Today’s story offers a stellar glimpse inside the long road to lunar redemption.
The Lost Place
[Slice of Life] • 3,813 words
The most important day of her young life, the hardest challenge she’d have to face, and she failed… or had she? The thunderous sound, the dazzling light, the surge of magic… then she wakes up in a place bereft of all light and shape and sound, alone…
Sometimes, it just takes a spark to rekindle the light.
FROM THE CURATORS: Reading this story made us unanimously agree on two things: one, that we really dislike stories “starting with the protagonist blinking in confusion at a surrounding sea of featureless darkness,” as AugieDog put it. “They make me purse my lips like I’ve just taken a bite out of a lemon.” And two, that The Lost Place solidly earned its feature nevertheless. “It works here because of the context,” AugieDog said, while Horizon’s attention was captured by the sharp prose: “‘If this earns my vote,’ I said to myself while I was reading, ‘it will be the line about setting herself on fire which pushed it over the edge.’ It did, and that was.”
What happened to redeem the opening cliche? “The author took two well-used tropes and set them together delicately to create something infinitely greater,” Present Perfect said. “Twilight learning to believe in herself, coached by a still-banished Princess Luna? That’s some really heavy, emotional stuff.” AugieDog also praised that characterization: “The story also gives us a filly Twilight who is definitely on her way to becoming the character we know from the show, and gives us a link between Twilight and Luna early on in Twilight’s career.” Horizon thirded that: “The story’s at its best when it’s showcasing the interplay between the two characters.”

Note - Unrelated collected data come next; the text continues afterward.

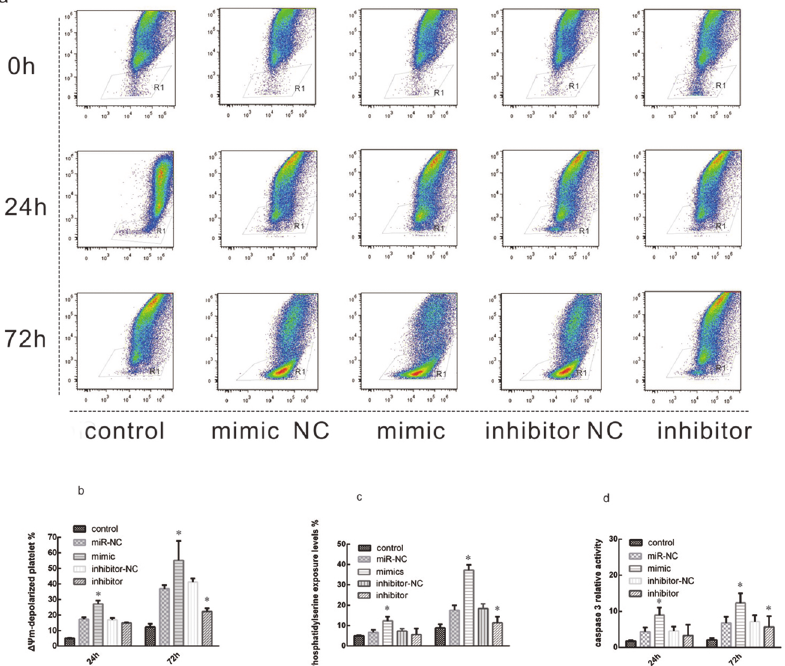
Fig 4. MiR-326 promotes platelet apoptosis. Leukocyte-depleted apheresis platelets (LDPs) were untransfected (control) or transfected with 50 nM of miR-326 mimic or a non-targeting negative control miRNA (miR-NC). LDPs were cultured under standard blood banking conditions and harvested at 24 or 72 h. Flow cytometry was used to analyze the apoptosis status of platelets after transfection. ( a, b ) Depolarization of ΔΨ m was determined by JC-1 fluorochrome assay. * P < 0.05. ( c ) Annexin V positive staining of platelets increased by nearly two-fold after transfection of miR-326 mimic. * P < 0.05. ( d ) Overexpression of miR-326 mimic increased caspase-3 activity in LDP. * P <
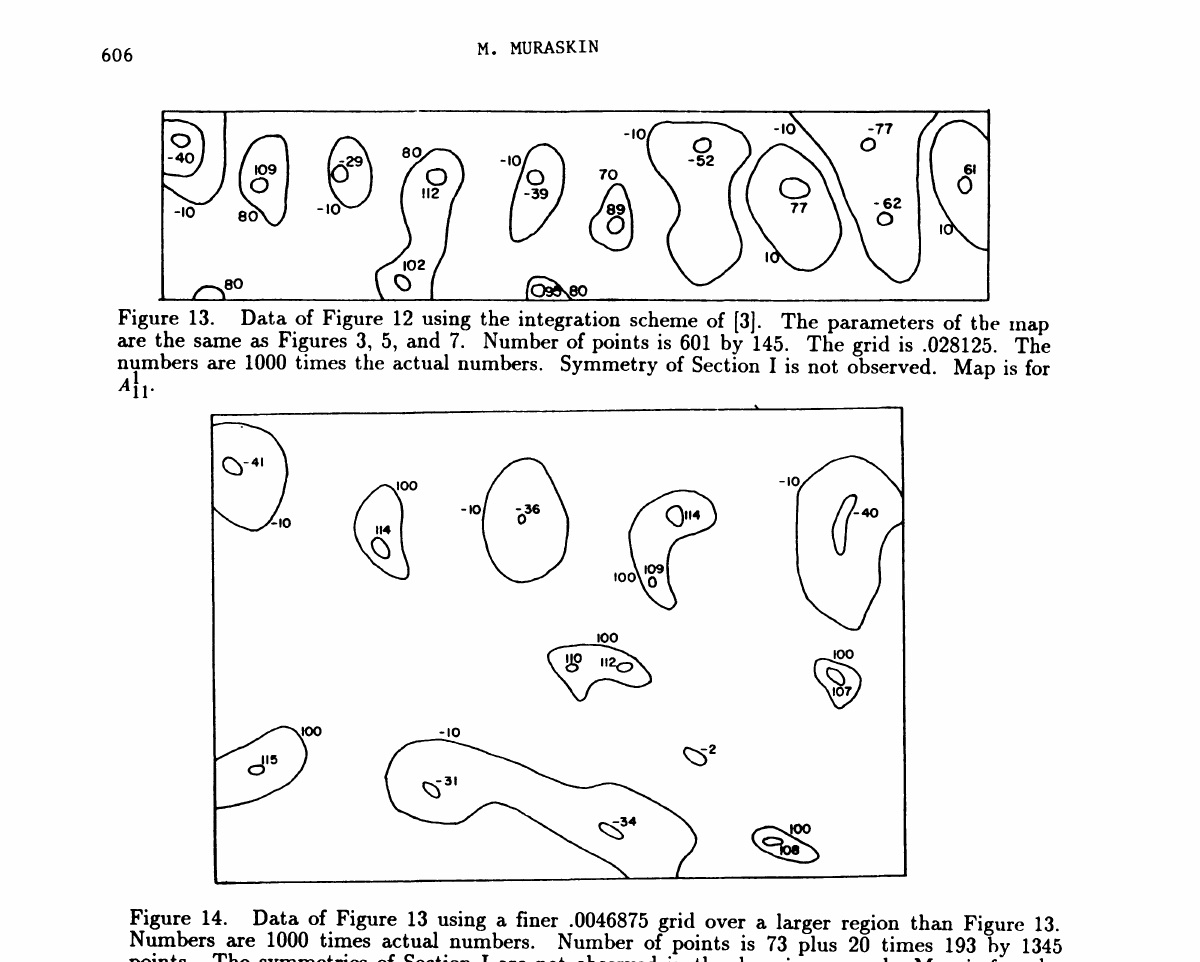
Figure 14. Data of Figure 13 using a finer .0046875 grid over a larger region than Figure 13. Numbers are 1000 times actual numbers. Number of points is 73 plus 20 times 193 by 1345 points. The symmetries of Section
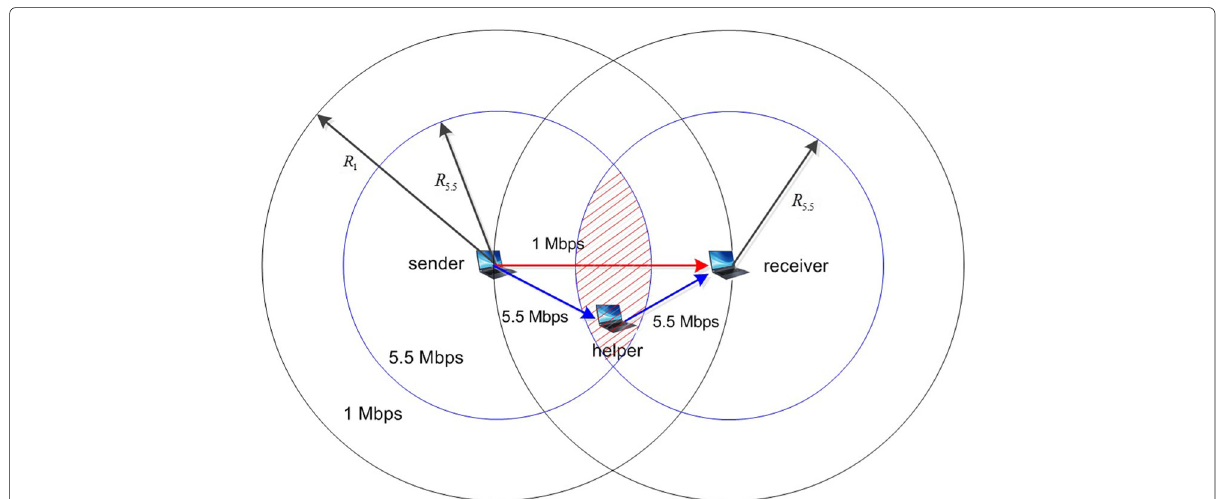
Fig. 1 Example of cooperative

We were also impressed that the story just kept serving up surprises. “There was one sentence which brought tears to my eyes … it turned the whole story on its head,” Present Perfect said. Horizon agreed, noting that “this is a story which rewards the reader’s patience,” and AugieDog summed it up: “It’s a quiet story in which stuff nonetheless happens, and I always like it when authors can pull that off.”